SmileyGirl Posted November 3, 2010 Posted November 3, 2010 One of the first things my ex did when we broke up 15 months ago was not only delete me but block me on Facebook.... until this day with 15 months of NC he has yet to even unblock me... The break up was mutual... I definately think it's a way to move on... it's hard to look at someone's information and know what they are doing day in and day out and NOT miss them...

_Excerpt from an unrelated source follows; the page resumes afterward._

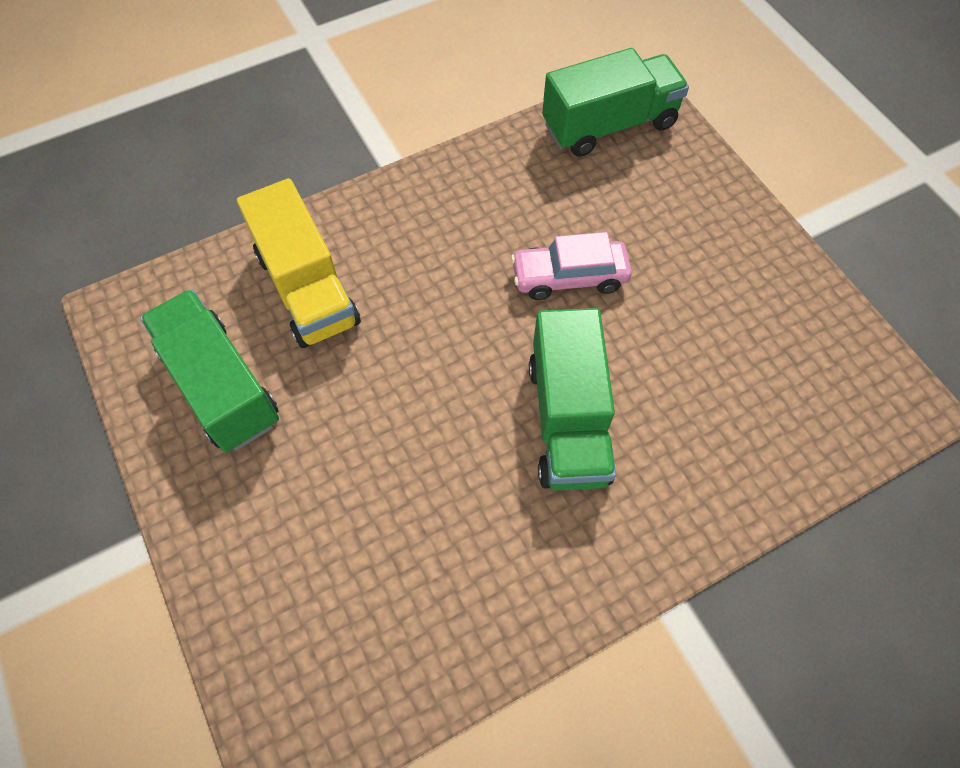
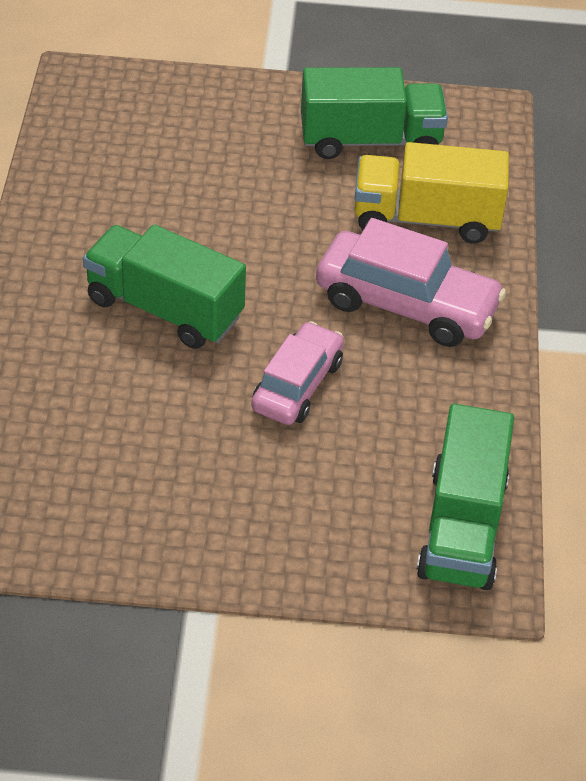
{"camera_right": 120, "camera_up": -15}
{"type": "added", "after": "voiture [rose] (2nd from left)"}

Author fanatic7 Posted November 3, 2010 Author Posted November 3, 2010 Our relationship overall until about the last month, month and a half, was amazing. We had some ups and downs as couples do, but he is the first guy that ever treated me right and put me first. When he was overseas, he would send me flowers monthly or small tokens here and there just letting me know how much I meant to him. He also constantly told me that I was the best woman he ever dated; I was so respectful and honest, thanked him for making me feel special. He said it was different for him to hear "thank you" because he would always treat his women like queens and would never get anything in return. We took an amazing vacation when he got back from overseas, and our relationship couldnt have been better. I do understand people do go back to bad relationships because it is familiar. I do know my ex's relationship with his wife was not great...they dated 2 years, got married, and had an annulled marriage 2 months after "I do". She is, in my opinon, a pyshco (at least from what he told me), she was very controlling to him, would through plates at his head when they fought, and once when she was intoxicated kicked the windshield out of his car!! Oh well, such is life. Lesson learned.